Exercises:
A) Output, verbatim, the part of the article on MoE communication kernels below that opens with the words containing "MoE models present" and closes with "of the router.".
B) Answer these questions using the article on MoE communication kernels below, marking your answers (i), (ii) and (iii):
(i) What peak bandwidth is given for InfiniBand?
(ii) Of the 671B parameters of DeepSeek R1, how many are multiplied with a given token during inference?
(iii) How much lower is the latency of the described implementation on single-node configurations, and compared with what?
C) In the article on MoE communication kernels below, recast the paragraph beginning "To minimize latency in distributed MoE systems" as a concise bulleted list that keeps its main facts.

Text:

Our implementation features several key technical innovations that deliver superior MoE communication efficiency:
GPU-initiated communication (IBGDA): Supports direct GPU-to-NIC communication, significantly reducing latency by bypassing CPU involvement
Communication and computation overlap: Split kernel architecture with separate send and receive stages enables computation to proceed concurrently with network transfers
Fastest single-node performance: 2.5x lower latency than the previously fastest implementation on single-node configurations
Efficient and portable multi-node performance: Our implementation achieves speeds up to 10x faster than standard all-to-all communication. Although approximately 2x slower than highly specialized implementations, our approach offers better portability across NVSHMEM versions and network environments (NVLink, CX-7, and EFA)
The library is fully open-source and available at https://github.com/ppl-ai/pplx-kernels.
In this article, we explore the challenges of expert parallelism in large-scale MoE models and describe our approach to efficient token dispatch and combination across distributed GPU environments.
Introduction
Mixture-of-Experts (MoE) models, such as DeepSeek R1 and Mixtral 8x7B, improve upon dense models by limiting the number of weights that are activated for each token. Instead of achieving high parameter counts by increasing the number of layers or increasing the size of the linear layers in the Multi-Layer Perceptron (MLP) of each decoder layer, MoE models replace the traditional MLP with multiple experts and a router. For example, out of the 671B parameters of DeepSeek R1, only 37B are multiplied with a given token during inference. This greatly reduces the amount of computation required to decode a token and improves latency compared to a dense model.
MoE models present some additional challenges for inference, compared to dense models. While the experts themselves are small MLP layers, each decoder layer includes a router that decides which experts a token is dispatched to, with each token being dispatched to multiple experts. The router is typically a small linear layer producing a probability distribution. Usually the experts with the top-K scores are picked and the final activation is computed as a weighted average, summing the expert outputs multiplied by a weight derived from the probability distribution of the router.
To minimize latency in distributed MoE systems, parallelism can be exploited across multiple devices, but this introduces communication challenges. Models such as Mixtral 8x7B or Llama-70B fit within 8 devices across a single node, benefiting from fast and low-latency NVLink interconnections (up to 900Gbps). However, larger models require sharding experts across multiple nodes using InfiniBand (peaking at 400Gbps), which introduces additional latency challenges.

In this article, we explore the problem of expert parallelism, describing our implementation of GPU kernels that efficiently dispatch tokens to devices holding the assigned experts and collect them back by computing the weighted sum of expert outputs. While aggressively optimized implementations targeting specific network hardware exist, we present a highly portable implementation that relies on a minimal set of NVSHMEM primitives yet delivers performance 10x faster than standard all-to-all communication. Our implementation achieves state-of-the-art performance on single-node configurations while maintaining excellent portability across various network environments.

Items from a data source:
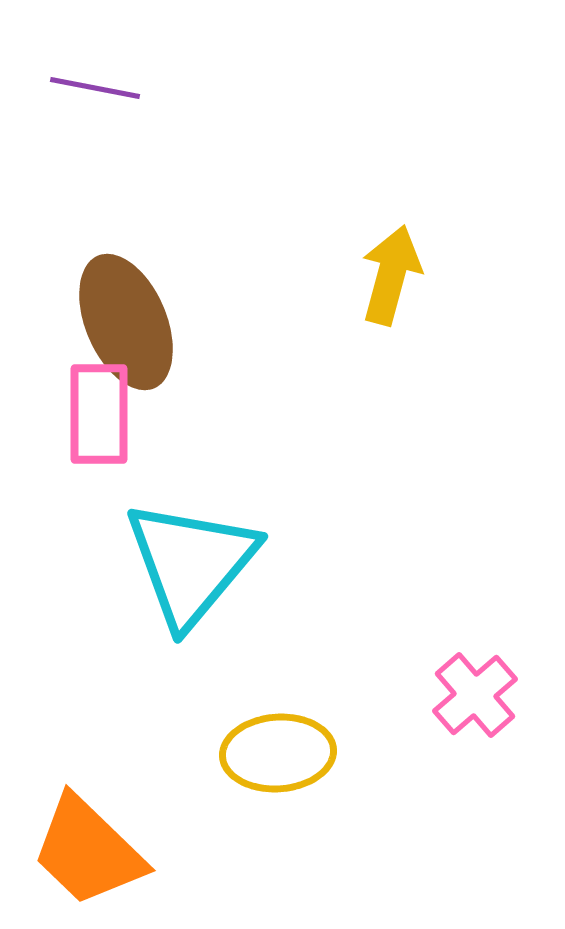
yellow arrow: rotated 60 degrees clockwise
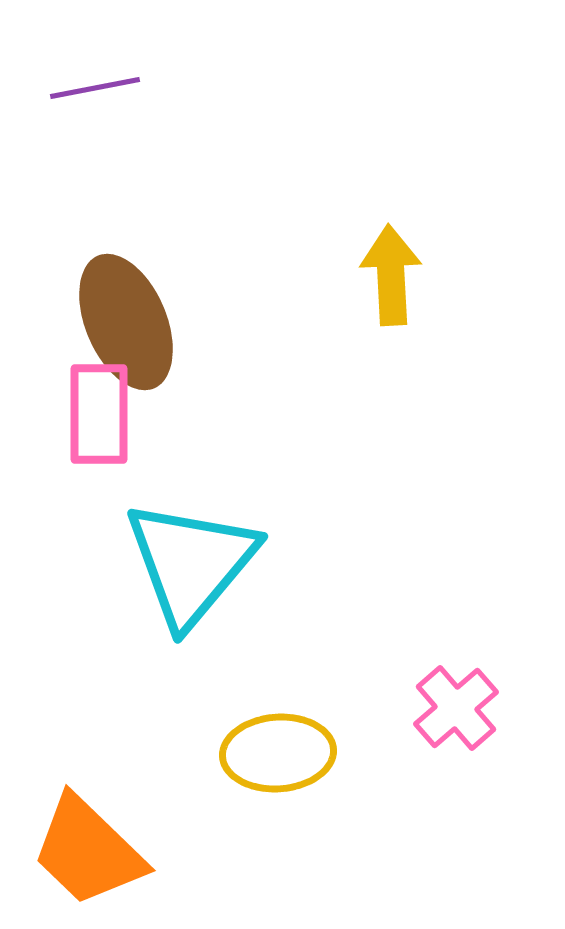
purple line: rotated 22 degrees counterclockwise
yellow arrow: rotated 18 degrees counterclockwise
pink cross: moved 19 px left, 13 px down
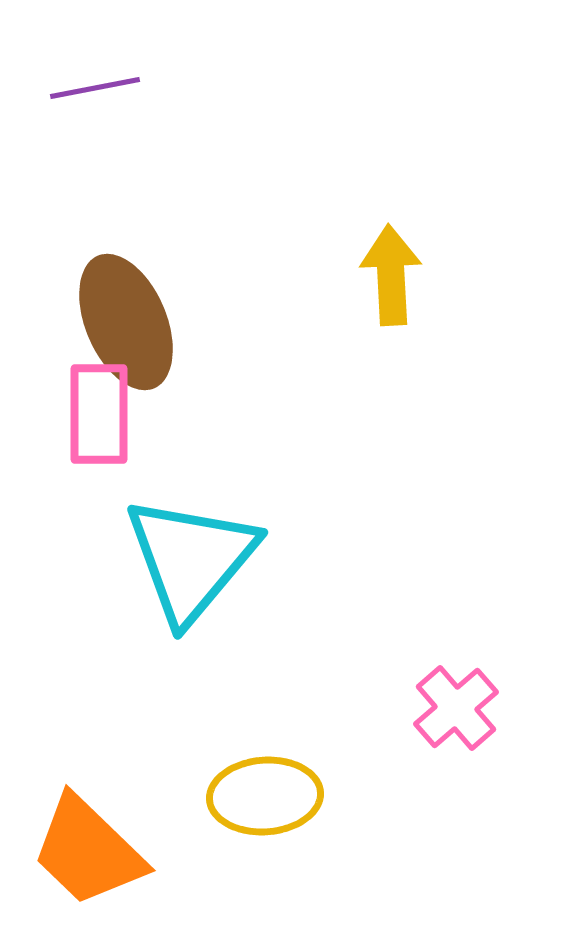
cyan triangle: moved 4 px up
yellow ellipse: moved 13 px left, 43 px down
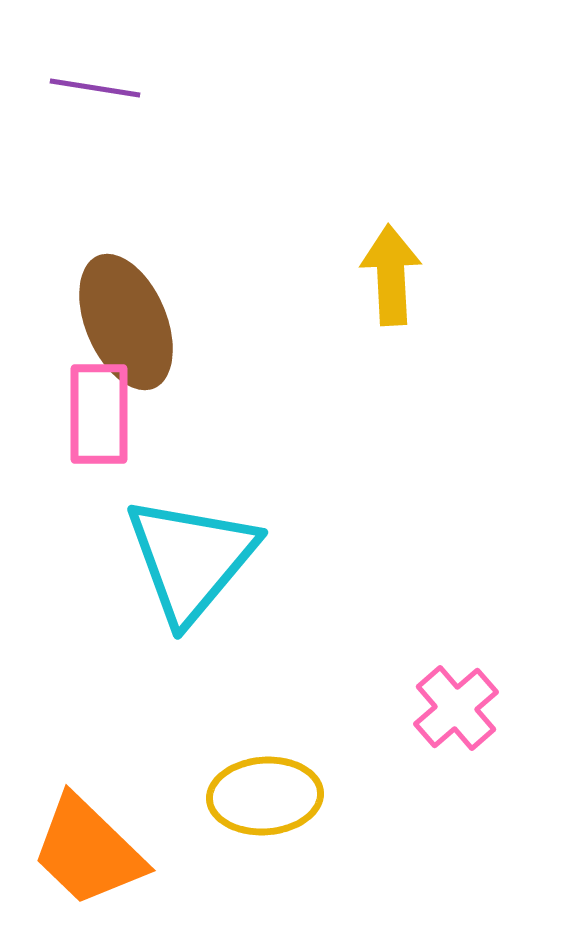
purple line: rotated 20 degrees clockwise
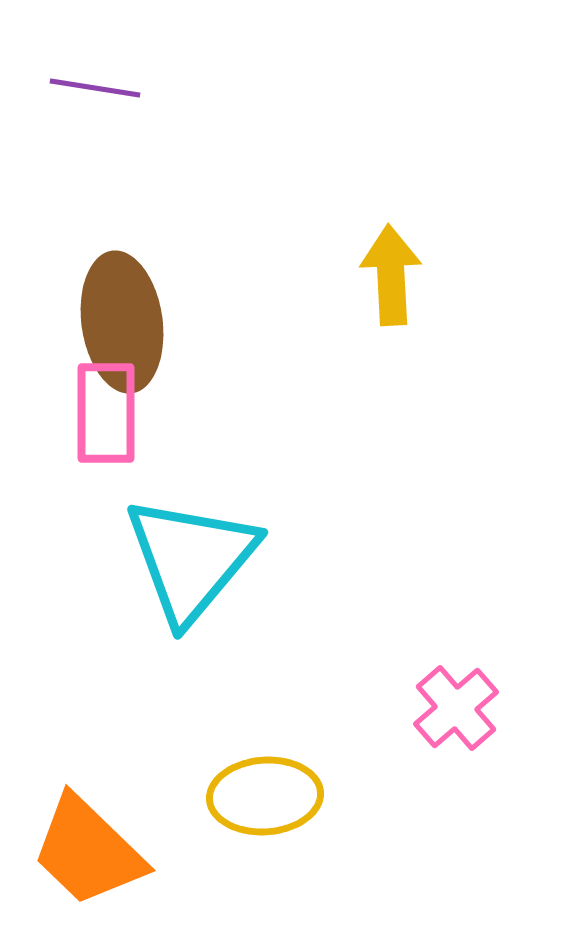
brown ellipse: moved 4 px left; rotated 15 degrees clockwise
pink rectangle: moved 7 px right, 1 px up
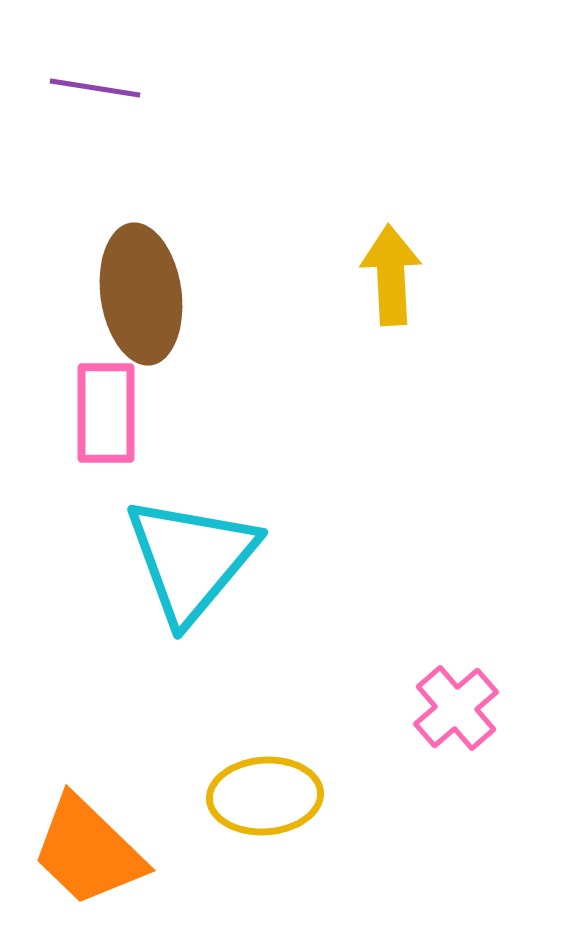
brown ellipse: moved 19 px right, 28 px up
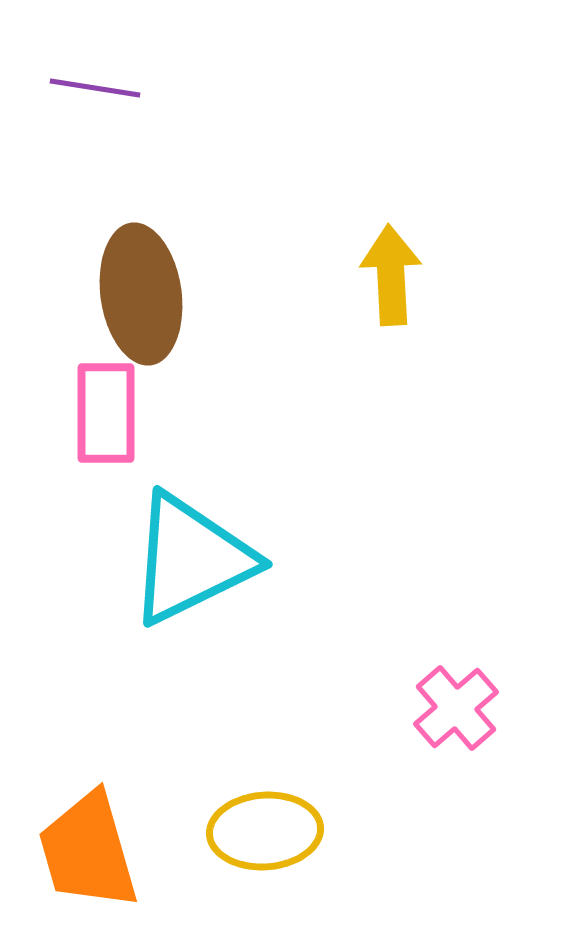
cyan triangle: rotated 24 degrees clockwise
yellow ellipse: moved 35 px down
orange trapezoid: rotated 30 degrees clockwise
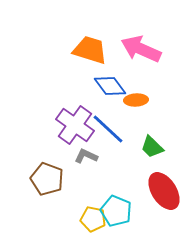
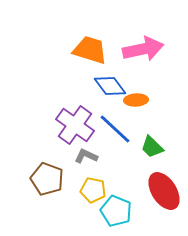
pink arrow: moved 2 px right; rotated 144 degrees clockwise
blue line: moved 7 px right
yellow pentagon: moved 29 px up
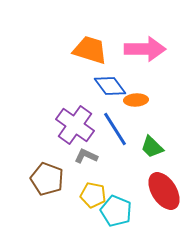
pink arrow: moved 2 px right; rotated 12 degrees clockwise
blue line: rotated 15 degrees clockwise
yellow pentagon: moved 5 px down
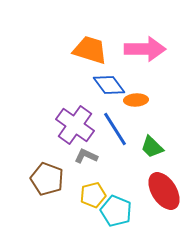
blue diamond: moved 1 px left, 1 px up
yellow pentagon: rotated 25 degrees counterclockwise
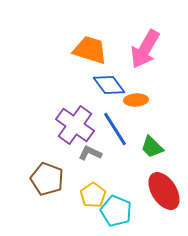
pink arrow: rotated 120 degrees clockwise
gray L-shape: moved 4 px right, 3 px up
yellow pentagon: rotated 20 degrees counterclockwise
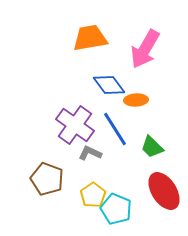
orange trapezoid: moved 12 px up; rotated 27 degrees counterclockwise
cyan pentagon: moved 2 px up
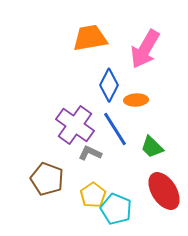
blue diamond: rotated 64 degrees clockwise
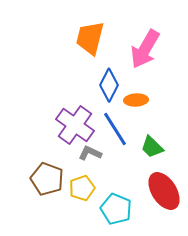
orange trapezoid: rotated 66 degrees counterclockwise
yellow pentagon: moved 11 px left, 7 px up; rotated 15 degrees clockwise
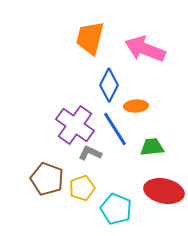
pink arrow: rotated 81 degrees clockwise
orange ellipse: moved 6 px down
green trapezoid: rotated 130 degrees clockwise
red ellipse: rotated 45 degrees counterclockwise
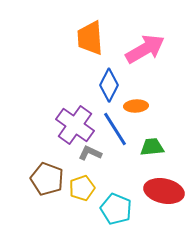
orange trapezoid: rotated 18 degrees counterclockwise
pink arrow: rotated 129 degrees clockwise
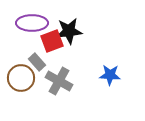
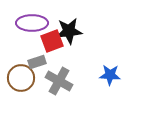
gray rectangle: rotated 66 degrees counterclockwise
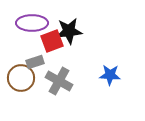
gray rectangle: moved 2 px left
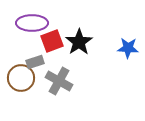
black star: moved 10 px right, 11 px down; rotated 28 degrees counterclockwise
blue star: moved 18 px right, 27 px up
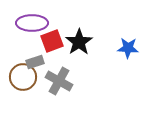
brown circle: moved 2 px right, 1 px up
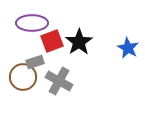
blue star: rotated 25 degrees clockwise
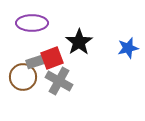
red square: moved 17 px down
blue star: rotated 30 degrees clockwise
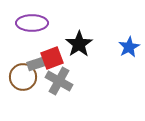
black star: moved 2 px down
blue star: moved 1 px right, 1 px up; rotated 15 degrees counterclockwise
gray rectangle: moved 1 px right, 2 px down
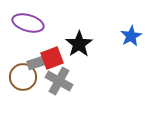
purple ellipse: moved 4 px left; rotated 16 degrees clockwise
blue star: moved 2 px right, 11 px up
gray rectangle: moved 1 px up
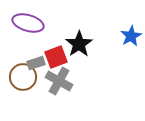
red square: moved 4 px right, 1 px up
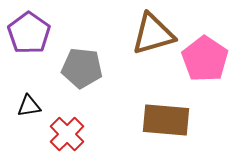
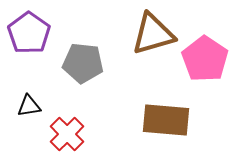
gray pentagon: moved 1 px right, 5 px up
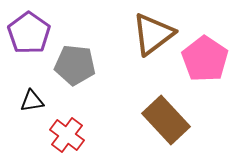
brown triangle: rotated 21 degrees counterclockwise
gray pentagon: moved 8 px left, 2 px down
black triangle: moved 3 px right, 5 px up
brown rectangle: rotated 42 degrees clockwise
red cross: moved 1 px down; rotated 8 degrees counterclockwise
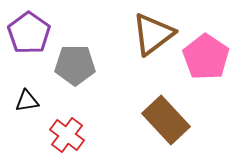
pink pentagon: moved 1 px right, 2 px up
gray pentagon: rotated 6 degrees counterclockwise
black triangle: moved 5 px left
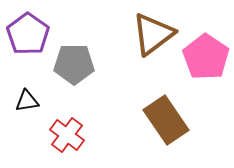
purple pentagon: moved 1 px left, 1 px down
gray pentagon: moved 1 px left, 1 px up
brown rectangle: rotated 9 degrees clockwise
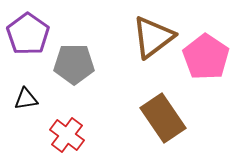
brown triangle: moved 3 px down
black triangle: moved 1 px left, 2 px up
brown rectangle: moved 3 px left, 2 px up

Answers provided:
A)
MoE models present some additional challenges for inference, compared to dense models. While the experts themselves are small MLP layers, each decoder layer includes a router that decides which experts a token is dispatched to, with each token being dispatched to multiple experts. The router is typically a small linear layer producing a probability distribution. Usually the experts with the top-K scores are picked and the final activation is computed as a weighted average, summing the expert outputs multiplied by a weight derived from the probability distribution of the router.

B)
(i) 400Gbps.
(ii) 37B.
(iii) 2.5x lower than the previously fastest implementation.

C)
- Using parallelism across multiple devices reduces latency in distributed MoE systems but introduces communication challenges.
- Models such as Mixtral 8x7B or Llama-70B fit within 8 devices on a single node and benefit from fast, low-latency NVLink interconnections (up to 900Gbps).
- Larger models require sharding experts across multiple nodes using InfiniBand (peaking at 400Gbps), which adds further latency challenges.